■ **AUFGABEN**:
- A) Gib aus dem Textauszug zum Ranking im Heidelberger OPAC die Passage von „E-Jahr Aktuelles Jahr“ bis einschließlich „passgenauere Einstellungen finden.“ wortgetreu wieder.
- B) Prüfe anhand des Textauszugs zum Ranking im Heidelberger OPAC, ob die folgenden Aussagen zutreffen. Antworte jeweils mit Ja oder Nein und zitiere die entscheidenden Worte wörtlich.
(i) Online verfügbare Titel erhalten einen Boostfaktor von 1,5.
(ii) Der OPAC der Universitätsbibliothek Heidelberg deckt ausschließlich naturwissenschaftliche Fächer ab.
(iii) Die gewählten Boostfaktoren für das Erscheinungsjahr werden als optimale Lösung dargestellt.
- C) Führe den Textauszug zum Ranking im Heidelberger OPAC im Anschluss an seinen letzten Satz weiter.

■ **TEXTAUSZUG**:
-=-=-=-=-

Billigt man dem Erscheinungsjahr jedoch nur einen geringen Einfluss zu, dann verliert sich der Effekt allein durch die Rundung bei der Rankingberechnung in Lucene und brandneue Medien erhalten kein höheres Gewicht als drei Jahre alte Titel.

Für den Heidelberger OPAC wurden deshalb zunächst folgende Boostfaktoren gewählt:

E-Jahr Aktuelles Jahr Vorjahr 2 Jahre 3 Jahre 4-6 Jahre 7-11 Jahre 12-16 Jahre
Boost 1,8 1,7 1,5 1,4 1,3 1,2 1,1

Ohne Zweifel ist dies nur ein Kompromiss, der auch der Tatsache geschuldet ist, dass der OPAC der Universitätsbibliothek Heidelberg das große geistes- und naturwissenschaftliche Fächerspektrum einer Volluniversität abdeckt. Für stärker spezialisierte OPACs (z.B. von technischen Hochschulen) lassen sich hier sicher passgenauere Einstellungen finden.

Online-Ressourcen

Online verfügbare Titel erhalten einen Boostfaktor von 1,5. Hiermit soll unter anderem sichergestellt werden, dass beispielsweise E-Journals, E-Books oder Digitalisate vor der gegebenenfalls parallel vorhandenen Papierausgabe angeboten werden. Dies stellt eine einfache Form der Berücksichtigung von Verfügbarkeitskriterien beim Ranking dar. Gleichzeitig ist es eine Möglichkeit, die elektronischen Medien zu bewerben.

-=-=-=-=-

■ **DATEN**:
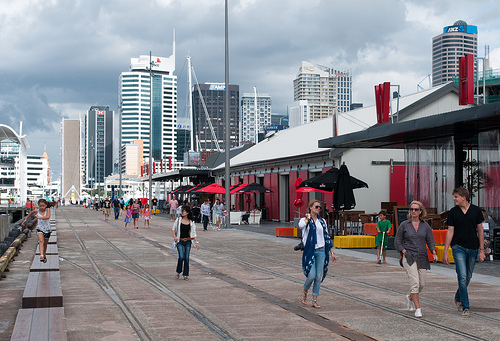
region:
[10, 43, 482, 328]
pedestrians on a city walkway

-=-=-=-=-

■ **LÖSUNGEN**:
- A)
E-Jahr Aktuelles Jahr Vorjahr 2 Jahre 3 Jahre 4-6 Jahre 7-11 Jahre 12-16 Jahre
Boost 1,8 1,7 1,5 1,4 1,3 1,2 1,1

Ohne Zweifel ist dies nur ein Kompromiss, der auch der Tatsache geschuldet ist, dass der OPAC der Universitätsbibliothek Heidelberg das große geistes- und naturwissenschaftliche Fächerspektrum einer Volluniversität abdeckt. Für stärker spezialisierte OPACs (z.B. von technischen Hochschulen) lassen sich hier sicher passgenauere Einstellungen finden.

- B)
(i) Ja: „Online verfügbare Titel erhalten einen Boostfaktor von 1,5.“
(ii) Nein: „das große geistes- und naturwissenschaftliche Fächerspektrum einer Volluniversität abdeckt“
(iii) Nein: „Ohne Zweifel ist dies nur ein Kompromiss“

- C)
Anzahl der besitzenden Bibliotheken im Campus

In der Annahme, dass ein Titel, der in mehreren Bereichs- und Institutsbibliotheken vorhanden ist, in der Regel häufiger nachgefragt ist, wird die Anzahl der besitzenden Bibliotheken derzeit nach folgender Einteilung in den Boostfaktor einberechnet:

Anzahl dezentrale Bibliotheken >= 5 4 3 2 1
Boost 1,5 1,4 1,3 1,2 1,1

3.3 Feld-Boost bei der Indexierung

Geht man von der Annahme aus, dass bestimmte Kategorien (z.B. Titel- oder Schlagwortkategorien) stärker als andere (z.B. Informationen aus Kataloganreicherungen, wie Inhaltsverzeichnisse) über die Relevanz eines Treffers entscheiden, so führt dies zu einer Gewichtung der einzelnen Suchfelder.

Eine Möglichkeit zu einer solchen Gewichtung, die Lucene bietet, sind feldbezogene Boostfaktoren, die bereits bei der Indexierung angegeben werden können. Im OPAC der Universitätsbibliothek Heidelberg wurde auf diese Möglichkeit verzichtet und – wegen der größeren Flexibilität – eine Feldgewichtung über die Suchanfrage gewählt.

4 Dynamische Maßnahmen zur Anpassung des Rankings

Die in diesem Abschnitt beschriebenen Maßnahmen beeinflussen das Ranking erst bei der Suche. Sie können bei einem bestehenden Index jederzeit verändert werden.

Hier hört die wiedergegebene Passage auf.